● **Your goal**:
Where a line holds the word "buttons", copy that line from the data below.

● **Source material**:
******************************

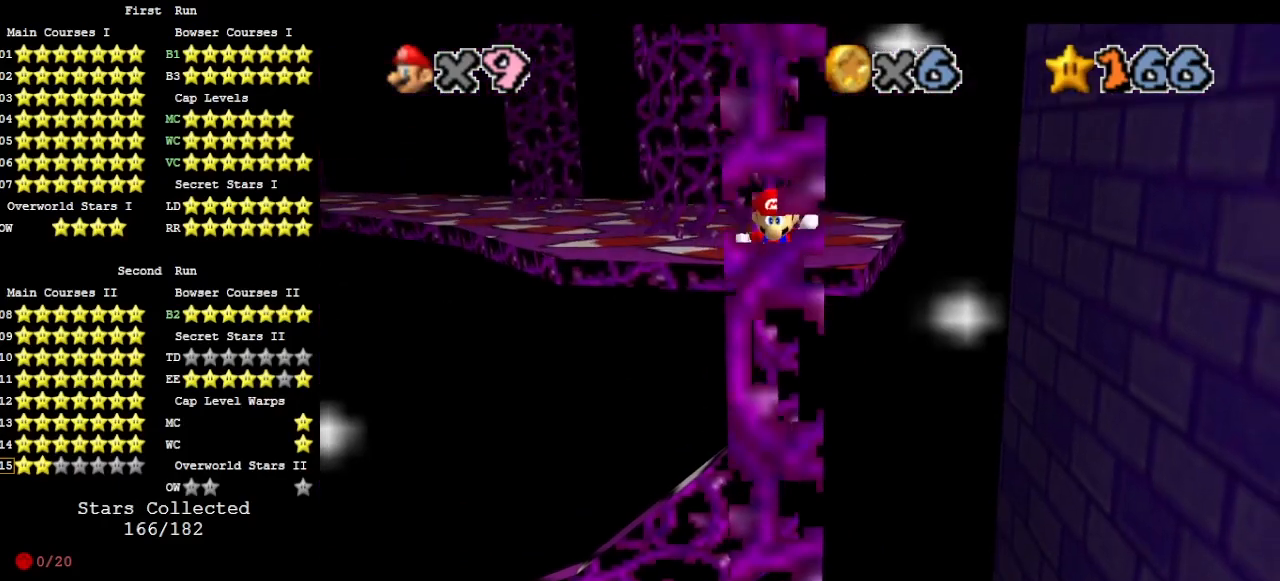
Gameplay with a controller (Nintendo layout); each line is a JSON object with the inputs held at the frame after it. "events" lists button and stick changes between this image and that frame as [ms after this image, input, new state], when the widget could be followed in between. Not read: L3 R3 START.
{"buttons": ["A"], "left_stick": "up", "events": [[133, "A", "up"], [433, "A", "down"], [433, "left_stick", "up"]]}
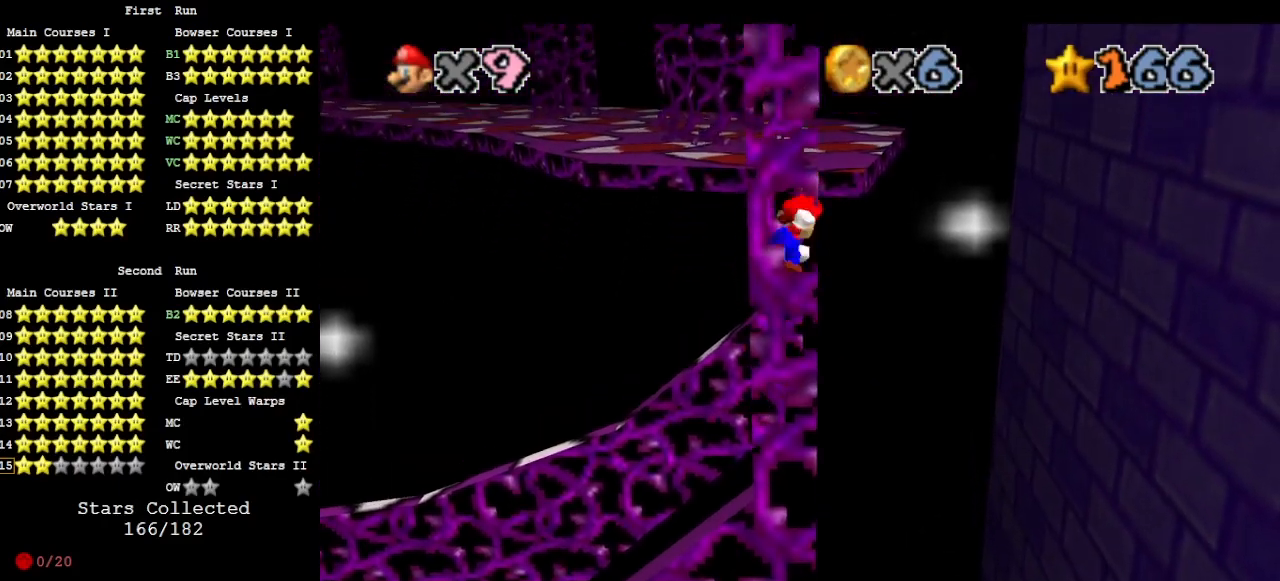
{"buttons": ["A"], "left_stick": "up", "events": []}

******************************

● **Task answer**:
{"buttons": ["A"], "left_stick": "up", "events": [[133, "A", "up"], [433, "A", "down"], [433, "left_stick", "up"]]}
{"buttons": ["A"], "left_stick": "up", "events": []}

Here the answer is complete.